Art - Women in the National Gallery, Catharina van Hemessen
There's not many women artists in the National Gallery, but it makes the ones which do make an appearance even more special.
One of those women is Catharina van Hemessen, who has two teeny tiny paintings here in London, which are quite often in the downstairs rooms (or otherwise not on display).
But they are definitely worth seeking out, even if they are a little strange looking.
Catharina van Hemessen, born 1528 was one of the earliest female Flemish painters of which paintings survive which can be confidently attributed to her. She is celebrated for creating the first self-portrait of an artist at an easel, pictured above. Odd claim, but one I'm sure she would be proud of. This painting of her, which I absolutely adore is at the Kunstmuseum Basel in Switzerland, and I'm just desperate to visit.
Of the ten paintings which survive of hers, eight are very small portraits of women, which she appears to have become known for. And we are lucky to have one of these here in the National Gallery, as well as a portrait of a man.
'Portrait of a Woman' depicts an unknown sitter, and what I love most about this painting is what she's wearing. Especially the embroidered shirt which can be seen on her neck, chest and wrists, as well as her her damask skirt - it's a shame we can't see more of it! I also adore those white decorated gloves she clutches in her hands, don't these two areas just give the impression that a woman painted this? Such attention to detail of these things, I assume, were made my women.
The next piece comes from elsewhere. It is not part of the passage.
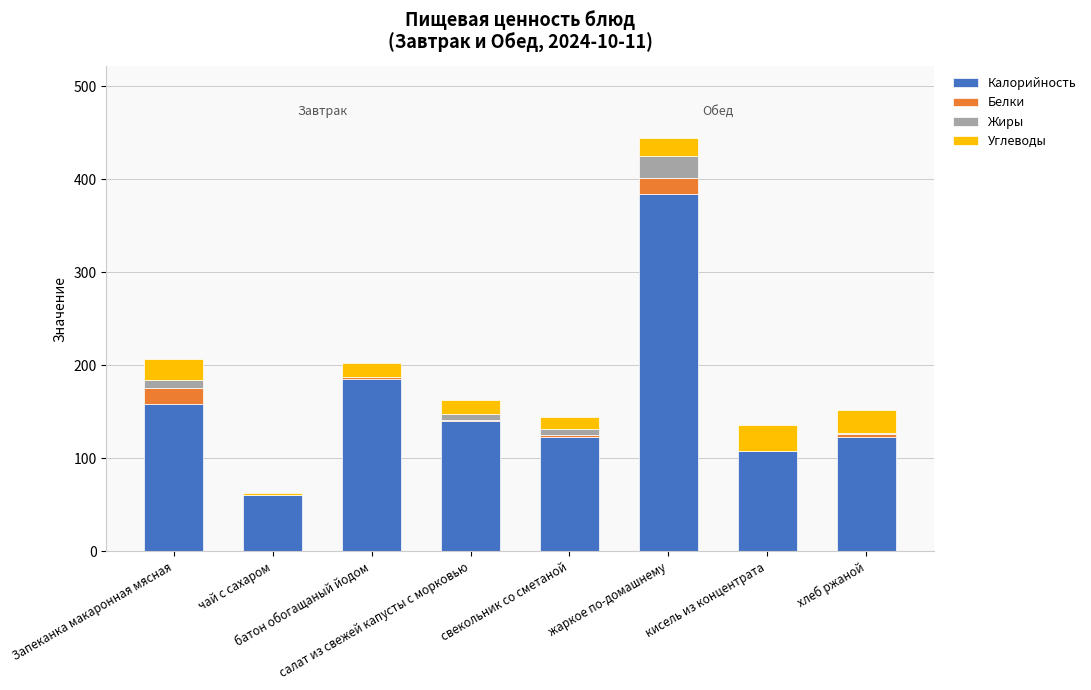

What is the highest value of the Калорийность series?

384.2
Her dog always make me laugh though, how it balances on her arm, and gives the impression that she's forgotten all about it.
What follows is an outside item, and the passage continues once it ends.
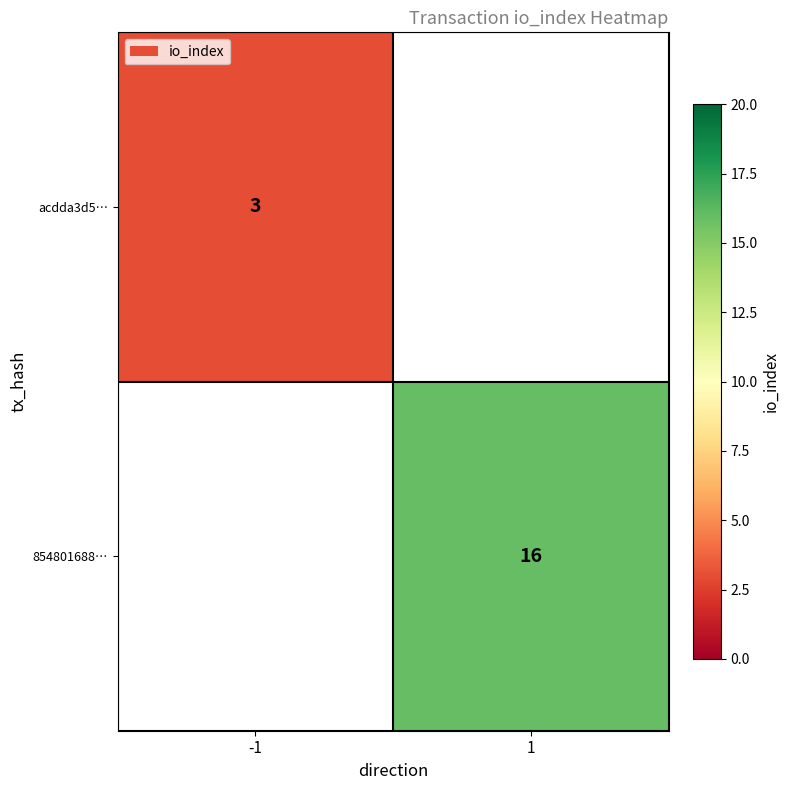

The acdda3d5… series shows 3 at -1. True or false?

True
In the top right corner are the words CATHARINA DE/HEMESSEN PINGEBAT/1551 (‘Catharine de Hemessen was painting [this] 1551’.
A second painting attributed to Catharina is 'Portrait of a Man', possibly painted in 1552. It's another depiction of a wealthy client, with rather impressive attire. His tight fitting doublet, slashed to reveal his shirt underneath, decorated with red jewels. Although unknown, it was at one point believed to be Charles V, Holy Roman Emperor, but there is no proof (as of yet!).
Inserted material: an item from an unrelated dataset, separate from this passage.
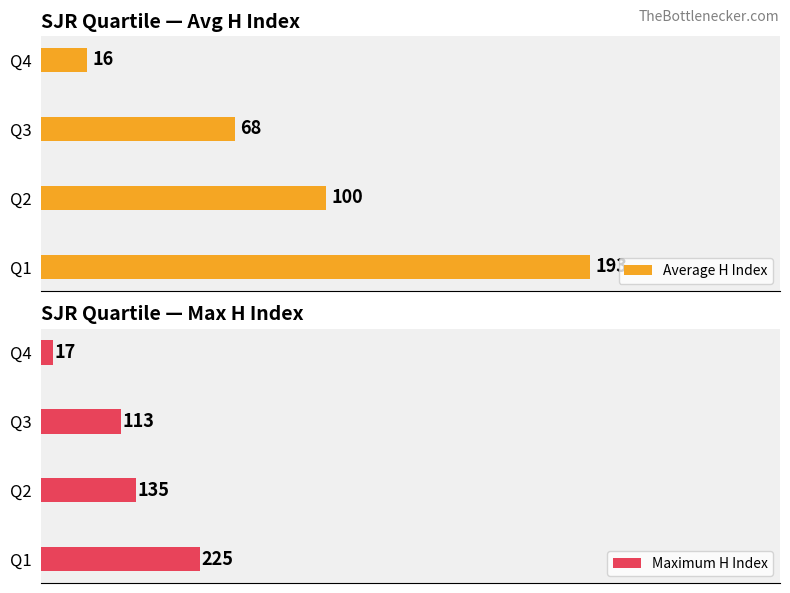

What is the value of the Average H Index bar at the 2nd from the left?

100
Like the first painting we looked at, she too has signed this one, with the words 'Catharina, daughter of Johannes de Hemessen was painting [it]. 1552'. Ok we might feel a bit sorry for her not being able to stand on her name alone, but instead state her father. But it's safe to say that being a female artist in the 16th century definitely had its barriers. Luckily for Catharina, she received her training from her father, the successful history and genre painter Jan Sanders van Hemessen. She collaborated with him on many of his paintings but later made a name for herself. She became a master in the Guild of St. Luke and even went on to teach three students.
She was a successful artist during her life, and made quite a name for herself. But it seems after she married in 1554, (a well known organist of Antwerp Cathedral) she gave up painting. A few years later she and her husband joined the court of Queen Mary of Hungary, who after her death two years later, left the couple with a generous pension.
I'll leave you with two more paintings by Catharina to finish with. The first (1559) is just adorable - a small child in a beautifully depicted outfit , but I just can't get past that face.
The second is painted a year later in 1560, just to show you she could indeed paint faces rather well.